“Lawrence, help me!”
The voice came from behind him. He shoved Guilder’s body off his chest and felt his way to the rear of the helicopter. One of the benches had twisted loose, pinning Lila to the floor, crushing her at the waist. Her bare legs, the flimsy fabric of her gown—all glistened with a heavy, dark blood.
“Help me,” she choked. Her eyes were closed, tears squeezing from the corners. “Please, God, help me. I’m bleeding, I’m bleeding.”
He tried to pull her free by her feet, but she began to shriek in agony. There was no other way; he’d have to move the bench. Gripping it by its frame, Grey began to twist. A groan and then a pop and it broke away from the decking.
Lila was sobbing, moaning in pain. Grey knew he shouldn’t move her, but he had no choice.
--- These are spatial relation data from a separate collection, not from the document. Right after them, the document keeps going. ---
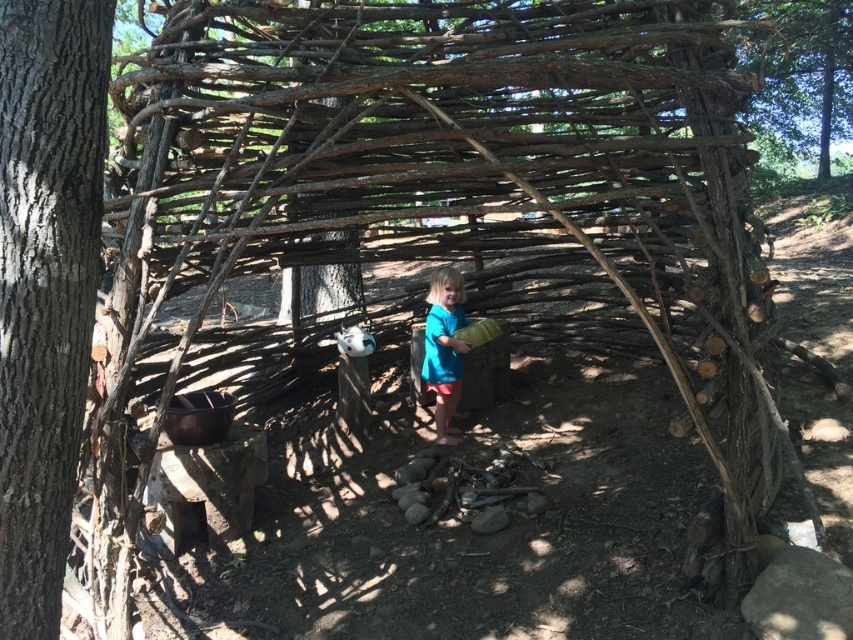
Question: Among these objects, which one is nearest to the camera?

Choices:
 (A) blue fabric at center
 (B) green leafy tree at upper right
 (C) brown rough bark tree at left

Answer: (C)

Question: Considering the real-world distances, which object is closest to the blue fabric at center?

Choices:
 (A) brown rough bark tree at left
 (B) green leafy tree at upper right

Answer: (A)

Question: Among these points, which one is nearest to the camera?

Choices:
 (A) (459, 358)
 (B) (71, 168)

Answer: (B)

Question: Is brown rough bark tree at left to the left of green leafy tree at upper right from the viewer's perspective?

Choices:
 (A) yes
 (B) no

Answer: (A)

Question: Observing the image, what is the correct spatial positioning of brown rough bark tree at left in reference to green leafy tree at upper right?

Choices:
 (A) right
 (B) left

Answer: (B)

Question: In this image, where is green leafy tree at upper right located relative to blue fabric at center?

Choices:
 (A) below
 (B) above

Answer: (B)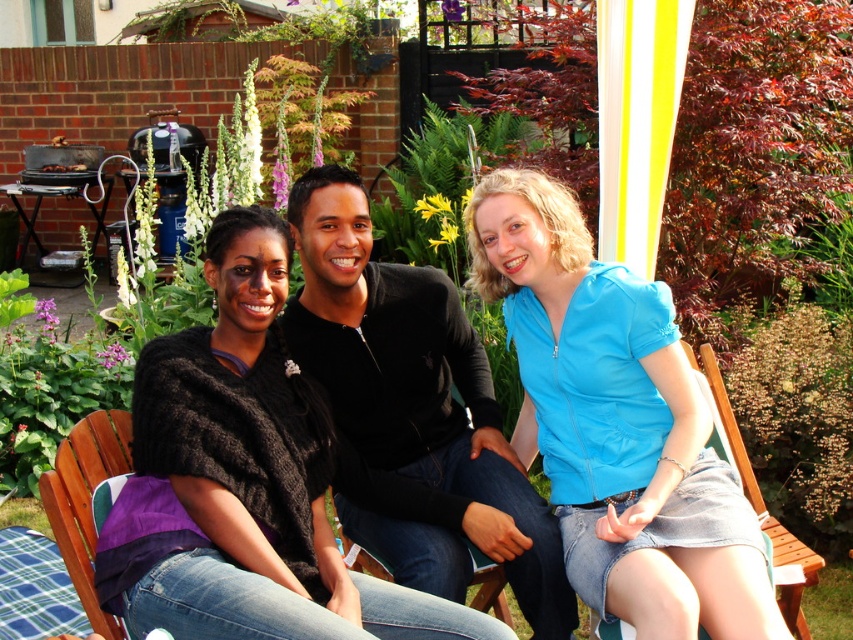
You are standing in the garden and want to place a small flower pot at the point marked as point (413, 413). Which object should you place it on?

The point (413, 413) is located on the black matte sweater at center, so you should place the flower pot on the black matte sweater at center.

You are trying to decide whether to place a new rectangular table between the black matte sweater at center and the purple fabric chair at lower left. The table is 1.2 meters wide. Can the table fit between them if the space between the two objects is equal to the difference in their widths?

The black matte sweater at center is wider than the purple fabric chair at lower left. The difference in their widths would be the space between them. Since the table is 1.2 meters wide and the space is only the difference between the two widths, it might not be sufficient. However, without knowing the exact widths, we cannot definitively determine if the table will fit.

You are a photographer setting up for a group photo and notice the black matte sweater at center and the wooden chair at lower right in the scene. Which object is taller when viewed from the photographer perspective?

The black matte sweater at center is much taller than the wooden chair at lower right.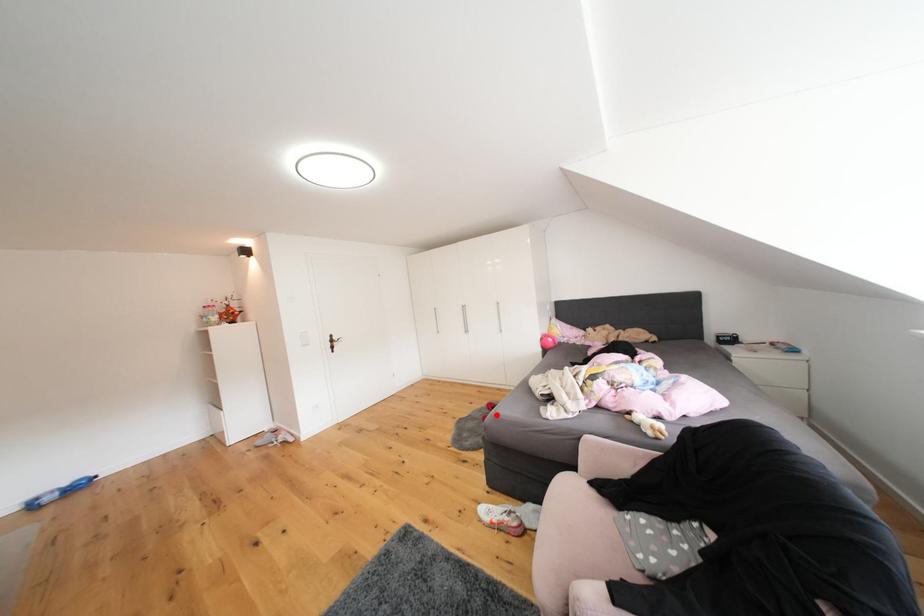
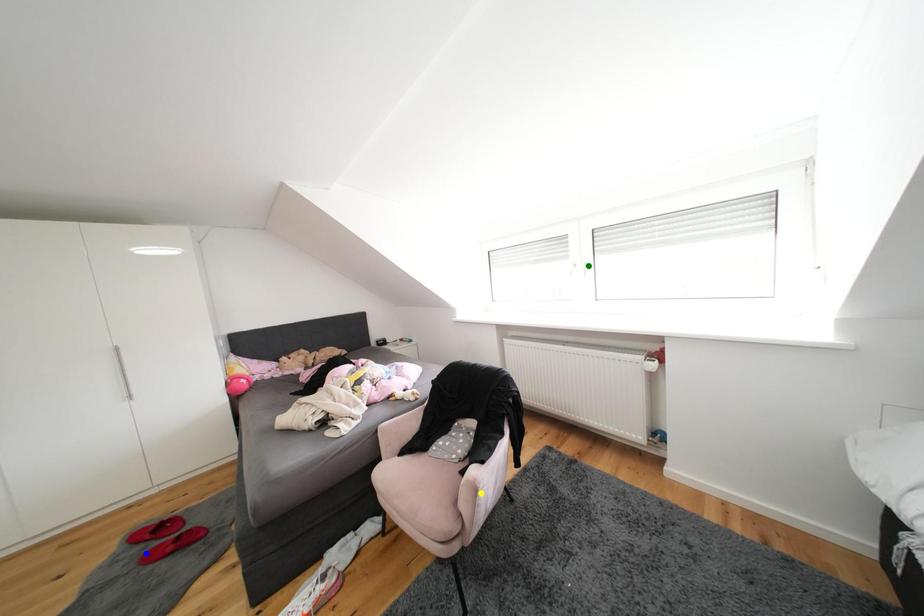
Question: I am providing you with two images of the same scene from different viewpoints. A red point is marked on the first image. You are given multiple points on the second image. Which mark in image 2 goes with the point in image 1?

Choices:
 (A) yellow point
 (B) green point
 (C) blue point

Answer: (C)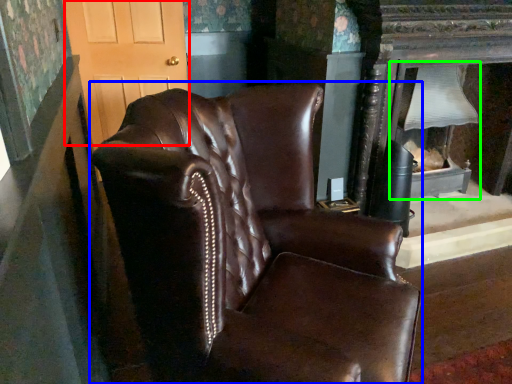
Question: Estimate the real-world distances between objects in this image. Which object is farther from glass door (highlighted by a red box), chair (highlighted by a blue box) or fireplace (highlighted by a green box)?

Choices:
 (A) chair
 (B) fireplace

Answer: (A)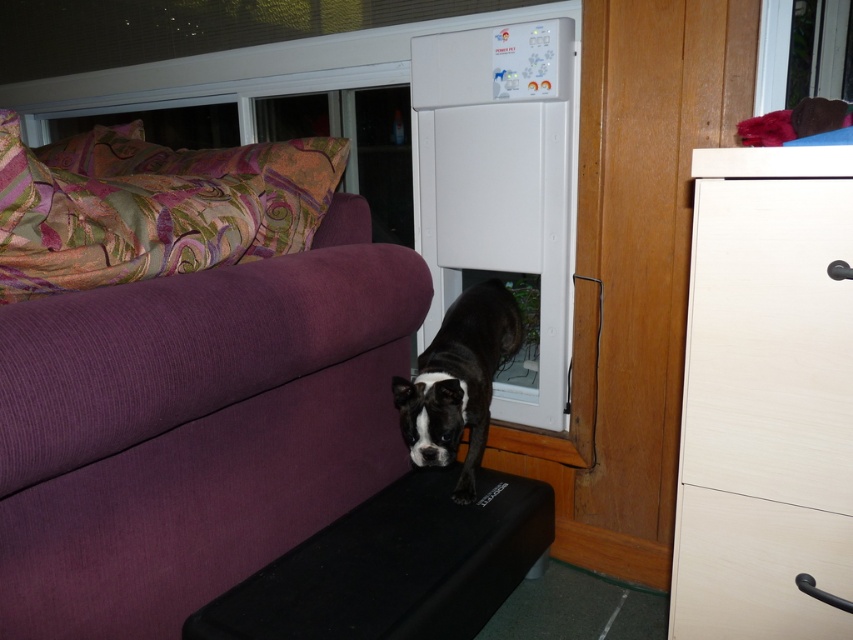
You are a delivery person holding a package that is 1.35 meters long. You need to enter the house through the white plastic screen door at center. Can you fit through the door without bending down?

The white plastic screen door at center is 1.40 meters from camera. Since the distance from the camera to the door is 1.40 meters, this measurement doesn not directly indicate the height of the door. Therefore, it is unclear if the package will fit through the door without more information about the door height.

You are a pet owner who wants to place a small toy between the white plastic screen door at center and the black rubber footrest at lower center. Can you place the toy directly in between them?

The white plastic screen door at center is positioned over the black rubber footrest at lower center, so placing a toy directly between them would require placing it underneath the screen door and above the footrest, which is possible as they are vertically aligned.

You are a dog owner who wants to ensure your pet can access the yard safely. You notice the white plastic screen door at center and the black rubber footrest at lower center. Which object is larger in size?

Positioning the bench beneath the open door, he hoisted her to his shoulder, stepped up, and laid her gently on the roof. He followed, climbing up the opposite side. He slid down the fuselage, circled back, and reached up to receive her, easing her body down the side of the helicopter.
“Oh, God. Please, don’t let me lose her. Don’t let me lose the baby.”
He lowered Lila to the ground, which was strewn with rubble from the destroyed laboratory—twisted girders, concrete blasted into chunks, shards of glass. He was weeping, too. It was too late, he knew; the baby was gone. Gouts of blood, clotted with black, were spilling from between Lila’s legs, an unstoppable flow. In another moment she would follow her baby into darkness. A childhood prayer found Grey’s lips and he began to murmur, again and again, “Holy Mary, Mother of God, pray for us sinners, now and at the hour of our death, amen. Holy Mary, Mother of God, pray for us sinners, now and at the hour of our death, amen.…”
He did; he knew. The answer had been inside him all along. Since the Red Roof and Ignacio and the Home Depot and Project NOAH and long before.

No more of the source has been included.